À l’occasion de la sortie du film L’Abandon, retraçant les derniers jours de Samuel Paty, nous observons avec préoccupation que l’évocation d’un drame national peut encore susciter des accusations infondées ou des lectures partisanes. Pourtant, rappeler un fait, analyser un mécanisme ou interroger une dérive n’est pas un acte politique. C’est un acte citoyen.

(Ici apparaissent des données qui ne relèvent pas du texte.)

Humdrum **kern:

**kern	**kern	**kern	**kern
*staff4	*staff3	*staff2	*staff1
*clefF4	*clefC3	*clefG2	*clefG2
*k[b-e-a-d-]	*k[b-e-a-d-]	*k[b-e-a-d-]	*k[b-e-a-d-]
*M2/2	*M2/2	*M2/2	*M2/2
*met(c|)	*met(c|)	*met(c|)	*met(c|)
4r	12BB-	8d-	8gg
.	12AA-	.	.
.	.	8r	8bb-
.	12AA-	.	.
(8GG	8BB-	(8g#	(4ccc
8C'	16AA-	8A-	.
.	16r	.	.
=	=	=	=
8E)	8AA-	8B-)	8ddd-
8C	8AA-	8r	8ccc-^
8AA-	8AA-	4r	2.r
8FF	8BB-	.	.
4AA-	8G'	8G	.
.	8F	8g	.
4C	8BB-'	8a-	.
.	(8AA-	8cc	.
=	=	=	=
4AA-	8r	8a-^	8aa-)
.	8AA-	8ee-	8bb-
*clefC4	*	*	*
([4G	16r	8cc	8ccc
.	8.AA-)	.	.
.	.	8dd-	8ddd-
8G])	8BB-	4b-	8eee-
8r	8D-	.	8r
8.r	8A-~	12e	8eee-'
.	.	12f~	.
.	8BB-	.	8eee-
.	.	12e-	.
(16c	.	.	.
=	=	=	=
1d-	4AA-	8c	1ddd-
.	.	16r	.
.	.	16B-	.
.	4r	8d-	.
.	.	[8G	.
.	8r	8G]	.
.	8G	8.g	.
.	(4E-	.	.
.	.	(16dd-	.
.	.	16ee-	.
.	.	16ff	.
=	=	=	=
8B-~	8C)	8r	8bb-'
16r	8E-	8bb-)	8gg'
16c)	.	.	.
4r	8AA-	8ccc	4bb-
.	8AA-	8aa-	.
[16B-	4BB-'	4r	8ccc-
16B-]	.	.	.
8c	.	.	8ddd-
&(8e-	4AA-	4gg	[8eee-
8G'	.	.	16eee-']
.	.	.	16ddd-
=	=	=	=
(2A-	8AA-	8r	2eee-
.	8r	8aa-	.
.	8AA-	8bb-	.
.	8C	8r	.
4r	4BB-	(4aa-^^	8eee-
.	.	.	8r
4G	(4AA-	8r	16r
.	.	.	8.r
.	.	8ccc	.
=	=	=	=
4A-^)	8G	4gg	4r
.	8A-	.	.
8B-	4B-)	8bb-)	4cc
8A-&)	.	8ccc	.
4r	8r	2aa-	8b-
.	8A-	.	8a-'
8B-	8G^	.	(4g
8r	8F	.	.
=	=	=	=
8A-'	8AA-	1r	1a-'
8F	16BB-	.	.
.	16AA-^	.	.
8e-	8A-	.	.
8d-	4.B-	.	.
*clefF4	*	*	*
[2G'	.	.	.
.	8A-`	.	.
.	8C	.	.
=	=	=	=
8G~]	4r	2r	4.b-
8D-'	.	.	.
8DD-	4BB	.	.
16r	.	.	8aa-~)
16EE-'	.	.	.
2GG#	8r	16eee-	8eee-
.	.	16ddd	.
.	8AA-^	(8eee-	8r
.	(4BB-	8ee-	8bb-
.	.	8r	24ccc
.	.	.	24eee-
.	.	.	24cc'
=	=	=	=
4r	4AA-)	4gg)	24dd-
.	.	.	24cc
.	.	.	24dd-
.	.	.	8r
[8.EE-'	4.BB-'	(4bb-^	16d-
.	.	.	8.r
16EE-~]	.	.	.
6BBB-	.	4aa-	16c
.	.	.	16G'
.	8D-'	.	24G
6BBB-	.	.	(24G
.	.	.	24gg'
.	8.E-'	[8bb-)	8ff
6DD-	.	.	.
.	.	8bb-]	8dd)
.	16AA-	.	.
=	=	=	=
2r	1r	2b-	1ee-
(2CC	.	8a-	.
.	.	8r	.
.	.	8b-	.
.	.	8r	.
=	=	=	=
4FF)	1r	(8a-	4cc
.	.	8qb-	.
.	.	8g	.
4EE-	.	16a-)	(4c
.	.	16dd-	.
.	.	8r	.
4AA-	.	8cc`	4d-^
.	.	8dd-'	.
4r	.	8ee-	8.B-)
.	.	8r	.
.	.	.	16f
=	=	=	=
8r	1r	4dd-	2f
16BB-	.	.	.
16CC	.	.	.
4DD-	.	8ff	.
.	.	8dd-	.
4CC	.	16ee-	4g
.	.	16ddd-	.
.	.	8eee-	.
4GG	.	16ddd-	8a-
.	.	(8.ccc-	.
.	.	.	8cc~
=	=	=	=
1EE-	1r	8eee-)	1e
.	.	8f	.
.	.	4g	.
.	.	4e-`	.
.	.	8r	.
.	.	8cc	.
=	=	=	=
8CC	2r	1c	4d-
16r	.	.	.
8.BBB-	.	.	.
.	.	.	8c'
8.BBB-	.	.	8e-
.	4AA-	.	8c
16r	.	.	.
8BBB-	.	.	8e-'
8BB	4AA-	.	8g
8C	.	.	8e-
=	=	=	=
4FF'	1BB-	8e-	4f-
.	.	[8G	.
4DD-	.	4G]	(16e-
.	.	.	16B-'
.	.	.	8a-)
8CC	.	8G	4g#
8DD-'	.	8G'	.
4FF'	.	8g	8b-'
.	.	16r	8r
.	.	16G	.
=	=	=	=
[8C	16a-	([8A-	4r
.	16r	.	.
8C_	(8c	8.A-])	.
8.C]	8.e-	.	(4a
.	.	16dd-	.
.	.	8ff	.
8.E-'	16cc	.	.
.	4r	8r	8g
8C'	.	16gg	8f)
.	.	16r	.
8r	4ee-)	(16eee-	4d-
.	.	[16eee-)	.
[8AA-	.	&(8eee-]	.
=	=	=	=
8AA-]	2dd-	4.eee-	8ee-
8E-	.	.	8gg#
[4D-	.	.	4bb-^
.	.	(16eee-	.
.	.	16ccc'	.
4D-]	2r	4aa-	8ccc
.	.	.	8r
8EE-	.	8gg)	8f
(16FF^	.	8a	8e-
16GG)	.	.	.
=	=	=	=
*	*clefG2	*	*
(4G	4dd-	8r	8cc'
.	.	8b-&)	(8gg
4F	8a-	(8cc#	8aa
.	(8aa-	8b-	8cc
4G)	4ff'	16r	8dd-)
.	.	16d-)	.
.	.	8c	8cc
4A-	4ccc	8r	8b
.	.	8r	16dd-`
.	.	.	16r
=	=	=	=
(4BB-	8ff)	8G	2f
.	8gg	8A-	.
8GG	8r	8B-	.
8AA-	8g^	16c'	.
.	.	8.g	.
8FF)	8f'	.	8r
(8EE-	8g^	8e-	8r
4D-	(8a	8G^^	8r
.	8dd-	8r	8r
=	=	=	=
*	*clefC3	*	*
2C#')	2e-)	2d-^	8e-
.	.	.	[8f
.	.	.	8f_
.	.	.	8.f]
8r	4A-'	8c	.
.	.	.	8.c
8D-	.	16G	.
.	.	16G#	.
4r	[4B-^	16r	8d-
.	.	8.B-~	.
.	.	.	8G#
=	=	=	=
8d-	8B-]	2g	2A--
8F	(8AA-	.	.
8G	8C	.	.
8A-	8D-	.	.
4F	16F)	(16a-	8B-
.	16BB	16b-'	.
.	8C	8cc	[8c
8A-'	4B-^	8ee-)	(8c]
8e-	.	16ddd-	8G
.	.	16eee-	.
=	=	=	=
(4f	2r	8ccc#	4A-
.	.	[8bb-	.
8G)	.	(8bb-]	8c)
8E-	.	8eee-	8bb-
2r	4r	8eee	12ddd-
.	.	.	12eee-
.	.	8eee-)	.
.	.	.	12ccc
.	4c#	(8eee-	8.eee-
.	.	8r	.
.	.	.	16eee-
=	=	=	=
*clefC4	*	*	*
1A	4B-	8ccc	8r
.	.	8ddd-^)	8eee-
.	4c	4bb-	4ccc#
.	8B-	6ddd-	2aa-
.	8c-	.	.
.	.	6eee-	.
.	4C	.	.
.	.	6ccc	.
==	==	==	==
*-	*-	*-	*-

L’assassinat de Samuel Paty constitue une atteinte directe aux valeurs essentielles de la République : la liberté d’expression, la transmission du savoir, la protection des enseignants et la lutte contre toutes les formes de fanatisme. Ce drame appartient à la mémoire collective. Il ne peut être ni minimisé, ni instrumentalisé, ni transformé en sujet tabou.
La liberté d’expression est un pilier de notre démocratie. Mais elle n’a jamais été conçue comme un droit absolu. La démocratie se doit aussi de nous protéger lorsque certaines paroles, amplifiées ou détournées, deviennent des vecteurs de haine, de stigmatisation ou de violence symbolique. La loi le rappelle clairement : la liberté s’arrête là où commencent l’appel à la haine, l’incitation à la violence ou la mise en danger d’autrui.
Dans un espace public saturé de réseaux sociaux et d’algorithmes, certaines expressions prennent une ampleur disproportionnée. Elles peuvent nourrir des tensions, attiser des colères ou fragiliser le vivre‑ensemble. La République ne peut rester passive face à ces dérives.
Pour autant, protéger la société contre les abus ne signifie pas censurer le réel. On ne renforce jamais la démocratie en disqualifiant ceux qui rappellent les faits. On ne défend pas la République en rendant certains sujets indicibles. On n’honore pas Samuel Paty en transformant son histoire en terrain interdit.
Le Cercle des Passerelles réaffirme que :
- La lucidité n’est pas une prise de position partisane.
- La vérité des faits ne doit jamais être filtrée par l’idéologie.
- La liberté d’expression doit être protégée, mais aussi encadrée lorsqu’elle sert la haine.
- La démocratie se renforce par la clarté, jamais par l’évitement.
Nous appelons à un débat public apaisé, responsable et fidèle aux principes républicains. Regarder le réel en face n’est pas un risque : c’est une condition de la liberté. C’est aussi une exigence morale envers celles et ceux qui ont payé de leur vie la défense du savoir et de l’esprit critique.
Le Cercle des Passerelles poursuivra son engagement pour une parole libre, mesurée et profondément attachée aux valeurs de la République.